# Costco FIRMAN H07552 First Report



## gapi (Jul 4, 2018)

Hi People. My first post and generator.

First about me, I'm a skilled multi-craft industrial maintenance technician since 1983 to date. Basic electrical, machinist, welder, high speed production machinery setup and trouble shooter. You haven't lived until you seen a can filler running Budweiser @2150 cans per minute.

No I cannot fork over for a Honda sorry. And yes I believe the Firman is a Chinese clone of sorts. I see a Honda when I look the engine over. So for whats its worth you guys will be getting all the good and bad I experience with this unit. A few dollars under 700 OTD.
This will be for the house during outages and a breaker was added with a manual interlock installed. Wiring is AWG 8 Romex inside and 8AWG SOOW outside. I put a water proof box with a thick firm rubber gasket onto joist and use the HNEMA 14-50 terminals. A female into the box and male into the generator. Total footage is 70 feet from generator to breaker. The breaker is a 50A because a 30A would not take the 8AWG. There were no 40's on the shelf. So the breaker on the generator will be in charge of this for now.

********

*To do*:
A. In the Firman generator post, what is the total footage of wiring from the generator to the breaker?
B. Write the next few sentences of the Firman generator post, starting after its last sentence.

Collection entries
********

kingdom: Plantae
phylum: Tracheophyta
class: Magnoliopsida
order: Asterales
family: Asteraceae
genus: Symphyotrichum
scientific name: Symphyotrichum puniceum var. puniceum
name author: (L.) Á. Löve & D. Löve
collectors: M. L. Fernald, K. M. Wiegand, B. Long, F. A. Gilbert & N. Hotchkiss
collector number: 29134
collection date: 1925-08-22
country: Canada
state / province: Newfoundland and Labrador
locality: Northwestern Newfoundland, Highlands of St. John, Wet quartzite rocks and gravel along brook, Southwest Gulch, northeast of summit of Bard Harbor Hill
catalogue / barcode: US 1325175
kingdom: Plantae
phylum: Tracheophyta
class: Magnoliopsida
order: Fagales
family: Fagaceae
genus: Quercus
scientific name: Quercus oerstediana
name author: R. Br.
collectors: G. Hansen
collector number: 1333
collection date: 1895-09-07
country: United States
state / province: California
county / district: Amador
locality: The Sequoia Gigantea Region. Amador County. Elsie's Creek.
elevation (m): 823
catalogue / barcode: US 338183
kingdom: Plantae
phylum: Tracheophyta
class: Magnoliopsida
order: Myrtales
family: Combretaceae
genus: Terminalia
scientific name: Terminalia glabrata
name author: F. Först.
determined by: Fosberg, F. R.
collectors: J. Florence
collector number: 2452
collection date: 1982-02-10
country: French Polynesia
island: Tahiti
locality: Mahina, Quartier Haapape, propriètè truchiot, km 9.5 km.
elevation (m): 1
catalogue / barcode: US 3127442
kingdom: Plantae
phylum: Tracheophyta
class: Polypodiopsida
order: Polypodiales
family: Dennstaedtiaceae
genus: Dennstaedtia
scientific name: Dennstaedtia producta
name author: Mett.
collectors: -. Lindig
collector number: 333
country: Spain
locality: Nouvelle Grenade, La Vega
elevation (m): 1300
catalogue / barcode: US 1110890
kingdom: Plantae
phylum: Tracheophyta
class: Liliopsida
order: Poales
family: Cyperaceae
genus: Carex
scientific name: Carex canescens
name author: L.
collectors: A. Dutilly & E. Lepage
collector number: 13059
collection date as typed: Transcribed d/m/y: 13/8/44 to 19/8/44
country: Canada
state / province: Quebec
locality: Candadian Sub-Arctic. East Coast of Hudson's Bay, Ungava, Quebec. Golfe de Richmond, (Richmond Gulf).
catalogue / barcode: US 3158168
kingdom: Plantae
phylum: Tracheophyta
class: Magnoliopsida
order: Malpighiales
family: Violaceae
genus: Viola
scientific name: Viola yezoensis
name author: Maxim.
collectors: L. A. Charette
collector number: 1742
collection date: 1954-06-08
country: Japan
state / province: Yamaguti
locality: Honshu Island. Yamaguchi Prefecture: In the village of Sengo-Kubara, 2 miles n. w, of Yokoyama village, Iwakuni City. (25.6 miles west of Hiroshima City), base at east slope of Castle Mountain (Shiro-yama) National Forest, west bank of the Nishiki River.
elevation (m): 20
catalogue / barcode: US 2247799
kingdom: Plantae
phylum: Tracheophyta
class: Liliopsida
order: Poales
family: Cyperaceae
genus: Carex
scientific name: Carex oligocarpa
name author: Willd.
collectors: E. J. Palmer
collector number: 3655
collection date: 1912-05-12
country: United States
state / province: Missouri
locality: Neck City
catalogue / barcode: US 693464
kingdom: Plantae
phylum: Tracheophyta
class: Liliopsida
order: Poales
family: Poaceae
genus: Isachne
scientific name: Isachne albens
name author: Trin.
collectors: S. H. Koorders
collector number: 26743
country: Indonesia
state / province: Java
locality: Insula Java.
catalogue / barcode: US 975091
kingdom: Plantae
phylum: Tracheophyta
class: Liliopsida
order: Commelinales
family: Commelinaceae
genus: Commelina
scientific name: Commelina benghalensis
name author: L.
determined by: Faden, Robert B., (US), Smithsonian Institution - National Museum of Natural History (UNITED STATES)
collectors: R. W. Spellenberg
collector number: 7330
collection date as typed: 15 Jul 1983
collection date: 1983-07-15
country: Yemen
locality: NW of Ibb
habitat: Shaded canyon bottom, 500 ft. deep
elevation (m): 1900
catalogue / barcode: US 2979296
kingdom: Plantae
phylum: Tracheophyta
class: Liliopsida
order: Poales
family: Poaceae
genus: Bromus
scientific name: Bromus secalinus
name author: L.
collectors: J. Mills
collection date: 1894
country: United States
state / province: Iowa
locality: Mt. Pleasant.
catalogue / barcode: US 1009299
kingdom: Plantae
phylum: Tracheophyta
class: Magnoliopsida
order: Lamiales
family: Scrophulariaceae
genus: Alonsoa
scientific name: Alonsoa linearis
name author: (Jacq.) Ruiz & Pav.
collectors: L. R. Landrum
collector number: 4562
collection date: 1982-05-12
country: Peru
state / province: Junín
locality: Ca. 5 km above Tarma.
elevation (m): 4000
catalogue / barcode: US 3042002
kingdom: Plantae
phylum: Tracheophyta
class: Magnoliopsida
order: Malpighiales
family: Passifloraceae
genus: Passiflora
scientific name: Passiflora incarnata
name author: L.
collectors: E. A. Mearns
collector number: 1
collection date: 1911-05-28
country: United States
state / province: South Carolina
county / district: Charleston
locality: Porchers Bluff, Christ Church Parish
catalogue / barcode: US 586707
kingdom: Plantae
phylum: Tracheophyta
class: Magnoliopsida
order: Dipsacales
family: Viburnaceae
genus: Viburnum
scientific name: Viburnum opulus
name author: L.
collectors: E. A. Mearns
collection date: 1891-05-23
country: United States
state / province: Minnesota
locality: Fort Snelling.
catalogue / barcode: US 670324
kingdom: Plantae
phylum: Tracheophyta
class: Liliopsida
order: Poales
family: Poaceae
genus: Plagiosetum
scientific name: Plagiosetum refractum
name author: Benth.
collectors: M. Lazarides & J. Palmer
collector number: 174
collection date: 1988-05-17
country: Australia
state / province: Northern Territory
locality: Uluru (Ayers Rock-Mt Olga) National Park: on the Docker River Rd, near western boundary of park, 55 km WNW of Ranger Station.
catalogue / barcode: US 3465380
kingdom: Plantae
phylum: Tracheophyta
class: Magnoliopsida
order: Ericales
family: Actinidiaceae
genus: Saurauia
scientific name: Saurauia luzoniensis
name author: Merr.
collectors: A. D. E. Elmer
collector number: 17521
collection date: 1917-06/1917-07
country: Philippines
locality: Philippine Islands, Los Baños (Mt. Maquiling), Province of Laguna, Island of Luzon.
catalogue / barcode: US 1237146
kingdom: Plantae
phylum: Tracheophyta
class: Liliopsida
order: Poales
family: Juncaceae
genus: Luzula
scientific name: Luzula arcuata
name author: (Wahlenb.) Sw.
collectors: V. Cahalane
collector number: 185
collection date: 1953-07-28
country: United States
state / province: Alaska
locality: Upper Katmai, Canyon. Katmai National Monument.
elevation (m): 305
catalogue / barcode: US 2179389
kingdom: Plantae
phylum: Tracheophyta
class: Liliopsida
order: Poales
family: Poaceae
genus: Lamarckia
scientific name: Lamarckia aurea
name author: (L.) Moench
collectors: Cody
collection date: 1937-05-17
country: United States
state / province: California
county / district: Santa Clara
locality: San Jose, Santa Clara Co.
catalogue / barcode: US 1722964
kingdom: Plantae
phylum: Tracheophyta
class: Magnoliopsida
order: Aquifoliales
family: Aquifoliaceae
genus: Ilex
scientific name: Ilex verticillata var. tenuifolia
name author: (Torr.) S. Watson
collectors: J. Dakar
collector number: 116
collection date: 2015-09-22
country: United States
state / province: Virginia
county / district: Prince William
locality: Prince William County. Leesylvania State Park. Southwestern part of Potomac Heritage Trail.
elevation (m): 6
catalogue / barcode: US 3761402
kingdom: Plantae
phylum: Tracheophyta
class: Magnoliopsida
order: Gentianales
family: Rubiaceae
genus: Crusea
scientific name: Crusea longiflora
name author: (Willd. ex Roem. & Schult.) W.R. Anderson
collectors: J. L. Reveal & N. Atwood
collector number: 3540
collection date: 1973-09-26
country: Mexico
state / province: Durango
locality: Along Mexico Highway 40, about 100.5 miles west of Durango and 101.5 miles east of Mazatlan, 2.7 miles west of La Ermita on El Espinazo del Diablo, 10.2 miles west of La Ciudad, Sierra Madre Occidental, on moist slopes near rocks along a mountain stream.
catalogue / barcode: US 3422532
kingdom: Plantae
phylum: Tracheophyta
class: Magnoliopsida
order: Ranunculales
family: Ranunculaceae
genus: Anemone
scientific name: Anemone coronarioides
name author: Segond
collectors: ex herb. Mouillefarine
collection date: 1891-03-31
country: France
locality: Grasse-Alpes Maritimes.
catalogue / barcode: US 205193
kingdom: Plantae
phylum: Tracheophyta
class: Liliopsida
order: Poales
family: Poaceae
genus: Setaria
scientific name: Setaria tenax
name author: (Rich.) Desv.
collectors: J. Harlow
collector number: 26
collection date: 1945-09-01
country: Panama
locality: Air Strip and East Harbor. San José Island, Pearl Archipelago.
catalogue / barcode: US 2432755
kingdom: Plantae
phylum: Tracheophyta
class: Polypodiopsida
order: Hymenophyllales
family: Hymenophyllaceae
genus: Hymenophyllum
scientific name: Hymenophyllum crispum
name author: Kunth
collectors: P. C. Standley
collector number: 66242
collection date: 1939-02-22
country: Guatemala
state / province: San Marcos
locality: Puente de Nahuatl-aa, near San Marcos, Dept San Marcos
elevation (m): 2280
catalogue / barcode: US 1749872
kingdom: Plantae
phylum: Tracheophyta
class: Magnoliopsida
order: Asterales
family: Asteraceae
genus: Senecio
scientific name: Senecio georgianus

********

*Answers per task*:
A. 70 feet.

B.
I put a spoon of oil in the cylinder before firing it up and got minimal glitter in the oil after a 20 minute run and changed it out. Ran Mobil1 at the recommended 10w30 for an hour varying the loaf from 1/4 to 1/2 to heat cycle the windings and the oil came out clean.

Its under my covered Deck and my db meter standing on the exhaust side is 94db. They didn't clone that eh?

Before I purchased I sampled customer service. No hold time or foreign personnel as they are in Arkansas. I read a post here from 2012 about a guy wanting valve clearance specs so I asked and he looked them up and gave them to me.
The warranty is 1st year parts and labor and lifetime parts. Lifetime eh? The companies life time until they change their name or go under but I'm roiling the dice. Heck Now that I have one I may never have a other power outage!
The owners pdf has blow ups of the generator with every part shown and numbered.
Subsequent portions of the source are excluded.